══ Material supplied

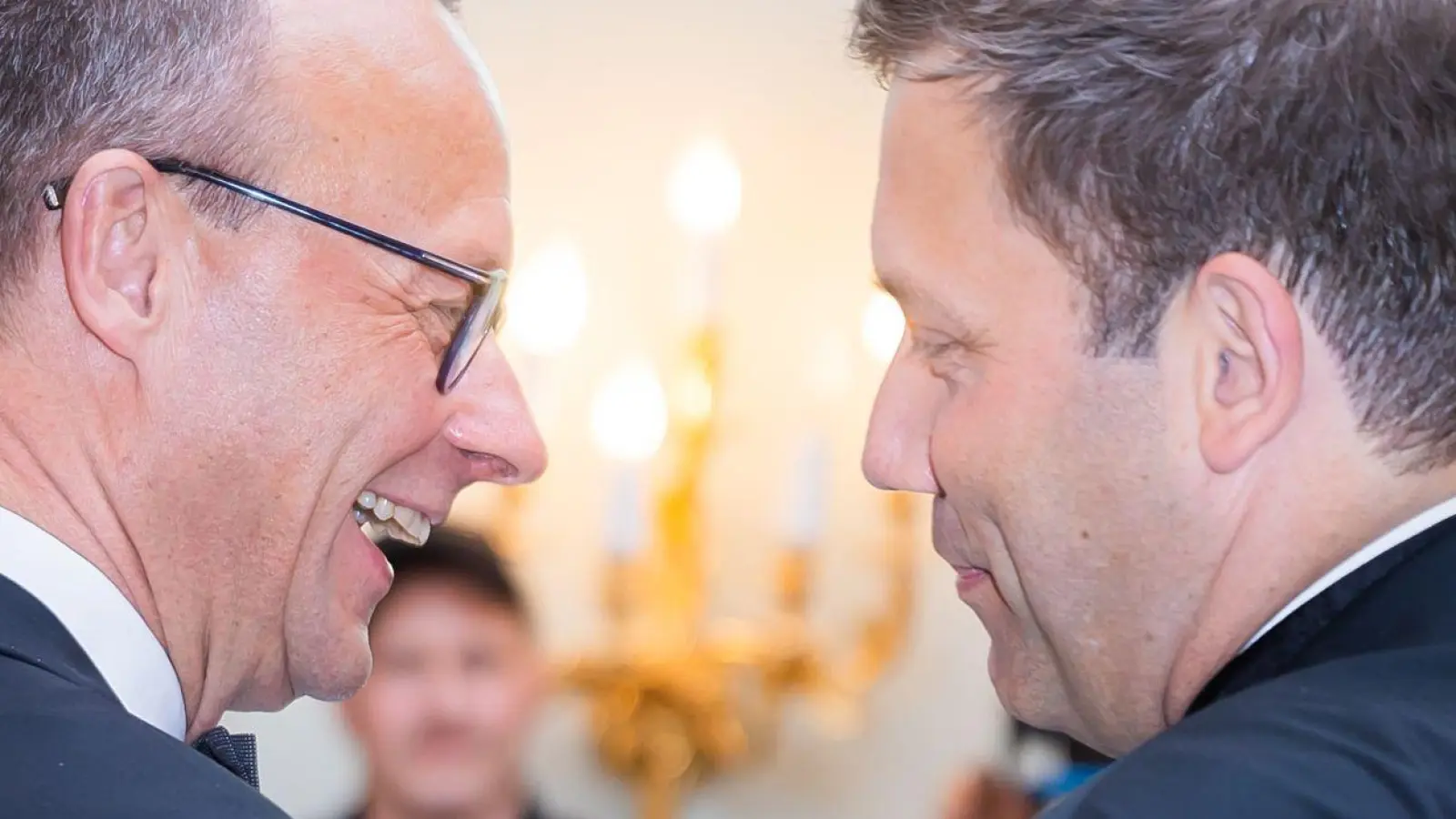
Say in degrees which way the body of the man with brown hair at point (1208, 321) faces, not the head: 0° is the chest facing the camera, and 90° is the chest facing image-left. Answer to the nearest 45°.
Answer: approximately 90°

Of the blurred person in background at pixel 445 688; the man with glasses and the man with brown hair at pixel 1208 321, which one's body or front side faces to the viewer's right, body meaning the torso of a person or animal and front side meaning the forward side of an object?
the man with glasses

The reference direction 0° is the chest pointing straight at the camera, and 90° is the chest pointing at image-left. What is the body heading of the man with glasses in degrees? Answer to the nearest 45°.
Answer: approximately 270°

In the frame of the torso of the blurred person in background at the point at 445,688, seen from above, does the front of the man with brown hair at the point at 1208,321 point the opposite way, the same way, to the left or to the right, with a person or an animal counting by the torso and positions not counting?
to the right

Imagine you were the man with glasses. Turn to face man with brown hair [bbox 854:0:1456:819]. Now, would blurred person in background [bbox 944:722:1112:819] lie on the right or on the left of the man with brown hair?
left

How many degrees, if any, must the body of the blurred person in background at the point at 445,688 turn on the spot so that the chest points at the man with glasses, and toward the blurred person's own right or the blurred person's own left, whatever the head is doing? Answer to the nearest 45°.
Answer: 0° — they already face them

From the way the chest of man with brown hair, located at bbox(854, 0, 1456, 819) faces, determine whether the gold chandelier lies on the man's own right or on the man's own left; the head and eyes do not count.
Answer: on the man's own right

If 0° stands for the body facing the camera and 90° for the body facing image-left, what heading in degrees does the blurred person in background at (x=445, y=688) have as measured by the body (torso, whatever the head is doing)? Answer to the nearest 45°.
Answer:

════

Work to be completed:
Could you repeat the items beginning at the line that contains "How many degrees, if" and stopping after the line that contains "Answer: on the man's own right", with no changes?

Your solution:
How many degrees, if any, must the body of the blurred person in background at the point at 445,688 turn on the spot so that the chest points at the man with glasses, and toward the blurred person's own right or the blurred person's own left, whatever the head is doing? Answer to the nearest 45°.
Answer: 0° — they already face them

From the way the chest of man with brown hair, located at bbox(854, 0, 1456, 819) faces, determine whether the gold chandelier lies on the man's own right or on the man's own left; the head and eyes do not count.
Answer: on the man's own right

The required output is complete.